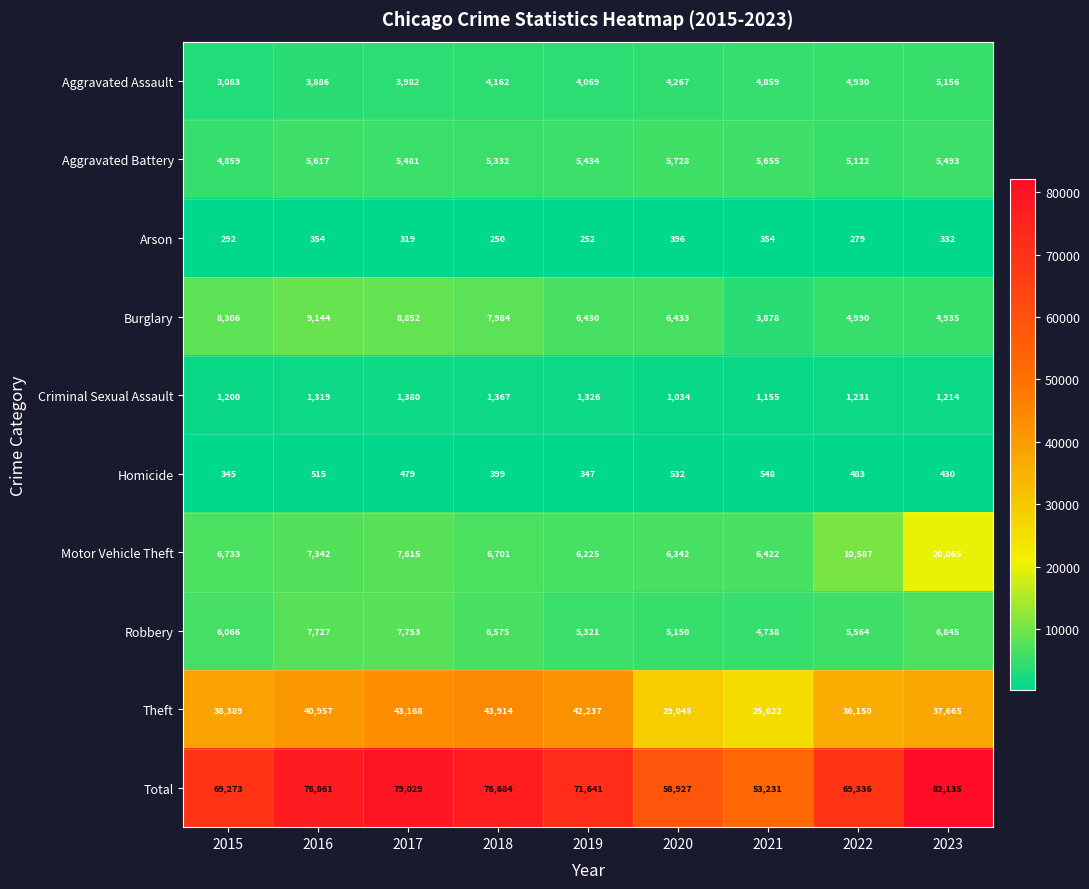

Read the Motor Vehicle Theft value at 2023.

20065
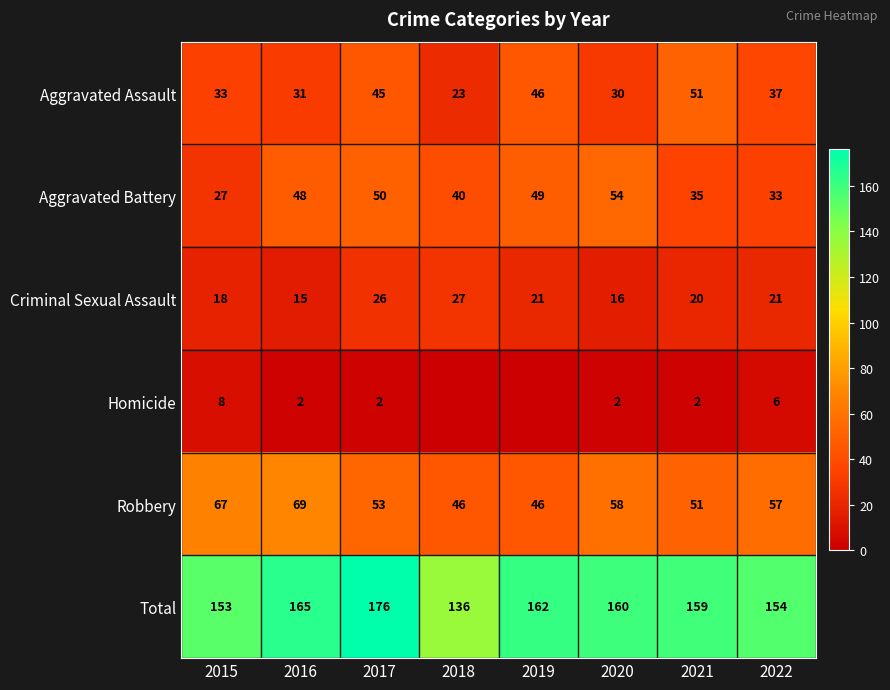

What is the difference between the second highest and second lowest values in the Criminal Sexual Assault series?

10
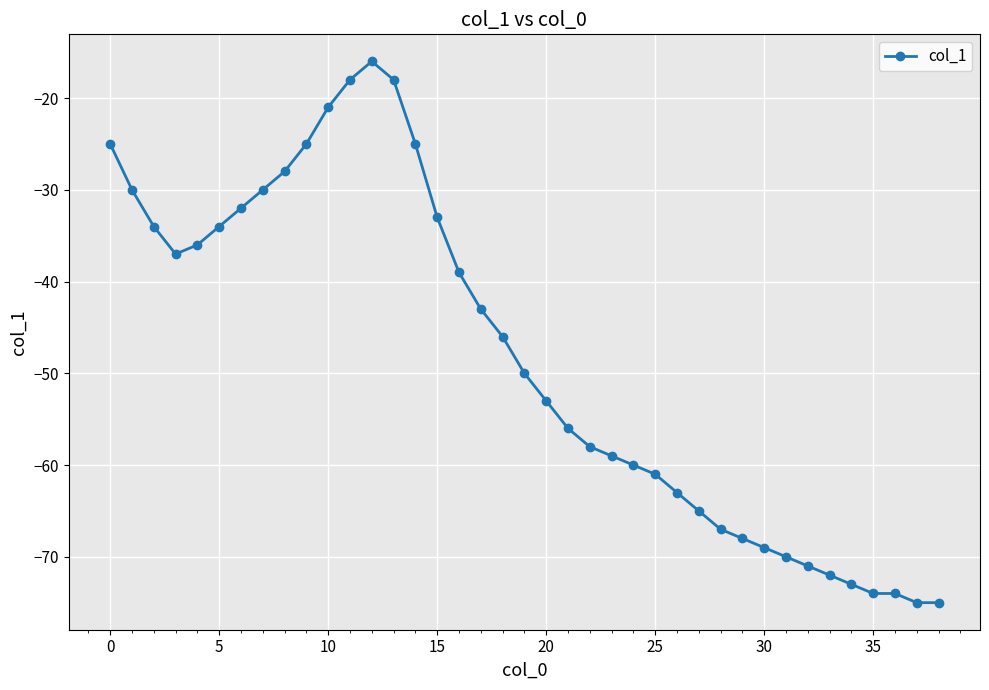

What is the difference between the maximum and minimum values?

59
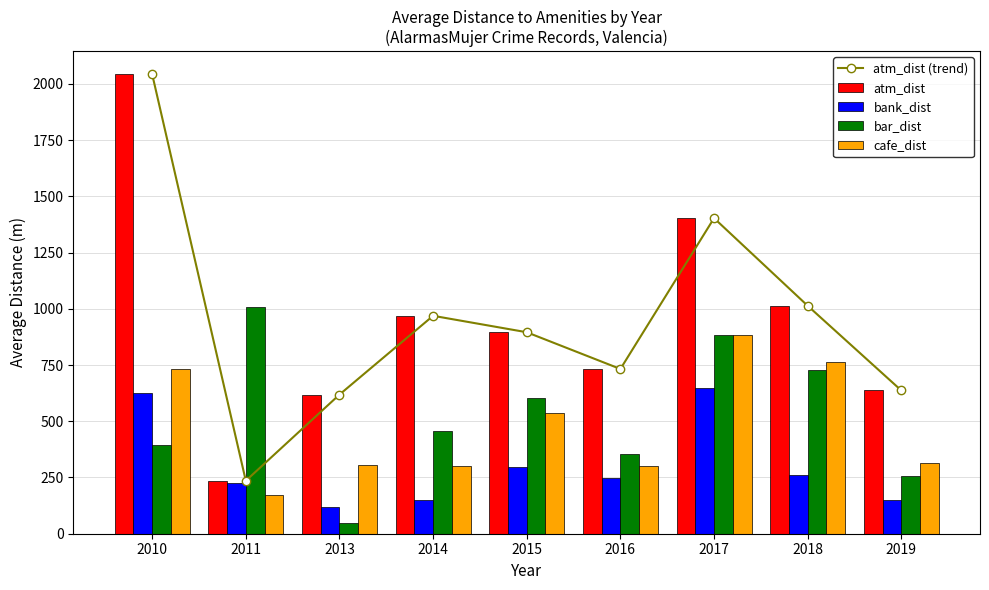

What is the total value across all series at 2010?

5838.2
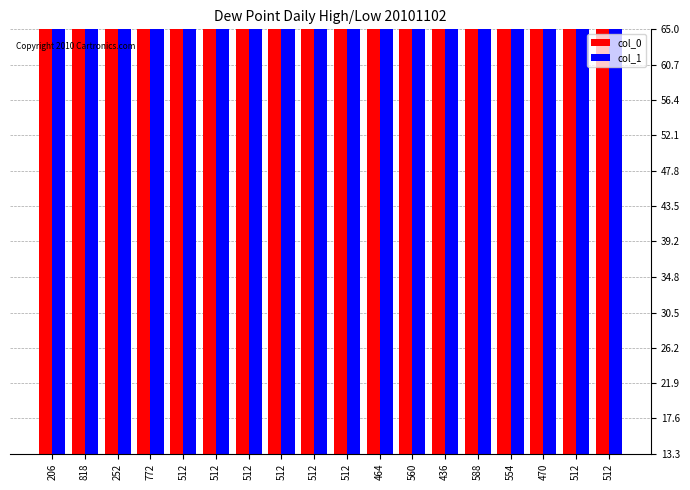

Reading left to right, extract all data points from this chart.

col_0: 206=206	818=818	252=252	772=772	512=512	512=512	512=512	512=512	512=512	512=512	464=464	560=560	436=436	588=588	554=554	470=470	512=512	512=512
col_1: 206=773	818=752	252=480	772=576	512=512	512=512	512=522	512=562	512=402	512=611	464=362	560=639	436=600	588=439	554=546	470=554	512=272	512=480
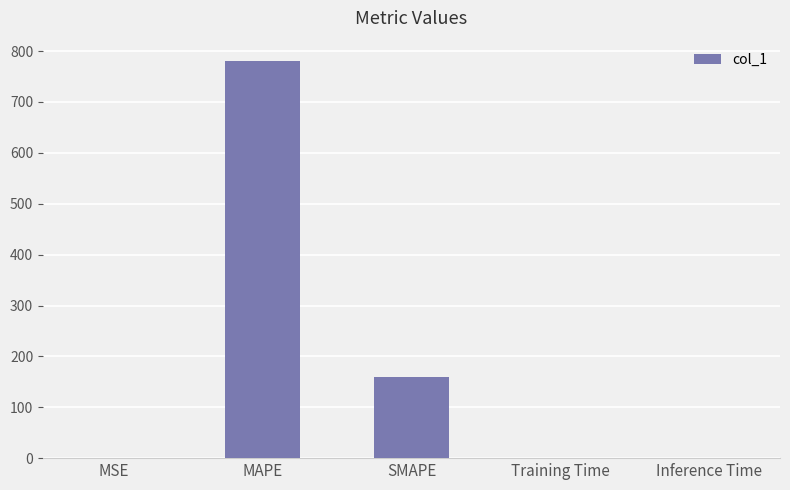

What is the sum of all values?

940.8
==
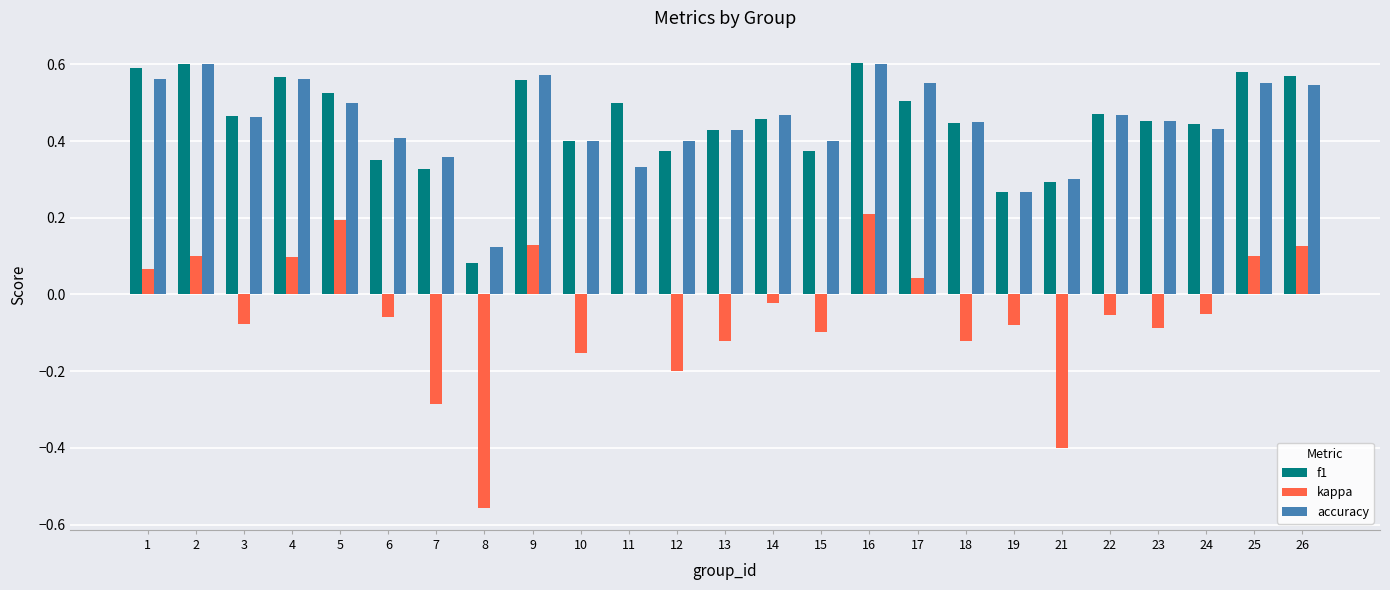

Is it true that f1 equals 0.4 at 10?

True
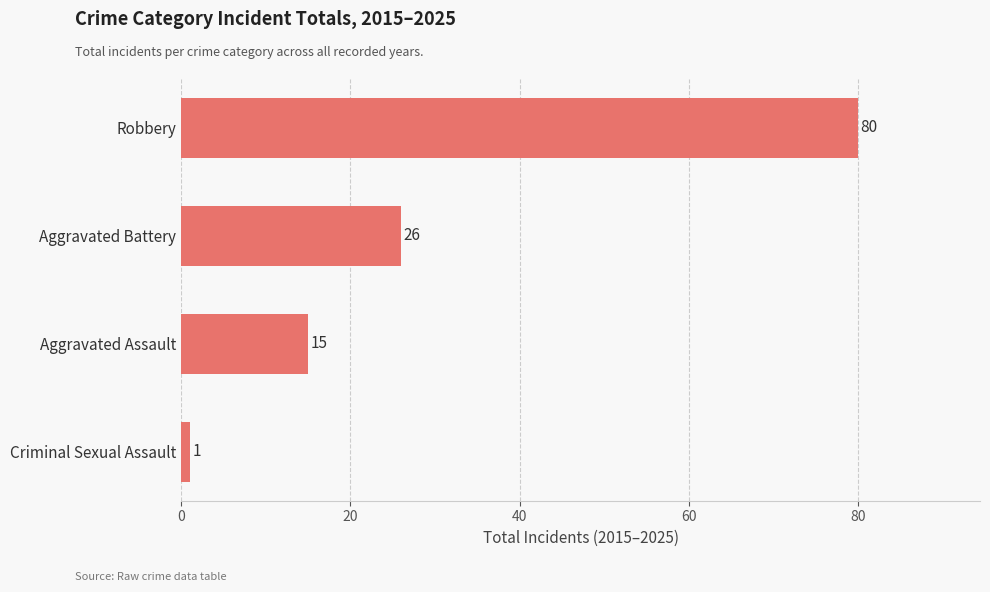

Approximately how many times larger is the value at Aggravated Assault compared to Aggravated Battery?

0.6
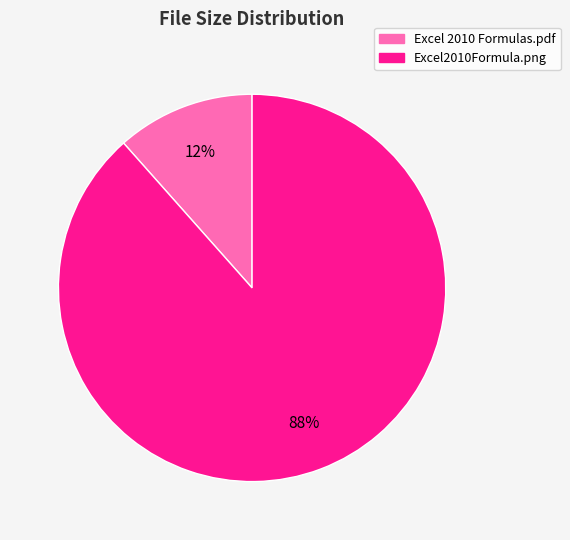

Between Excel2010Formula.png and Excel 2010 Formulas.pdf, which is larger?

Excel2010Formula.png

WHAT YOU ARE ASKED TO DO:
Reproduce the material from the line containing "Reading left to" through the line containing "What is the sum of all values?", both included, and leave the pictures out of your answer.

THE COMPLETED TASK:
Reading left to right, extract all data points from this chart.

col_0: 206=206	818=818	252=252	772=772	512=512	512=512	512=512	512=512	512=512	512=512	464=464	560=560	436=436	588=588	554=554	470=470	512=512	512=512
col_1: 206=773	818=752	252=480	772=576	512=512	512=512	512=522	512=562	512=402	512=611	464=362	560=639	436=600	588=439	554=546	470=554	512=272	512=480

What is the sum of all values?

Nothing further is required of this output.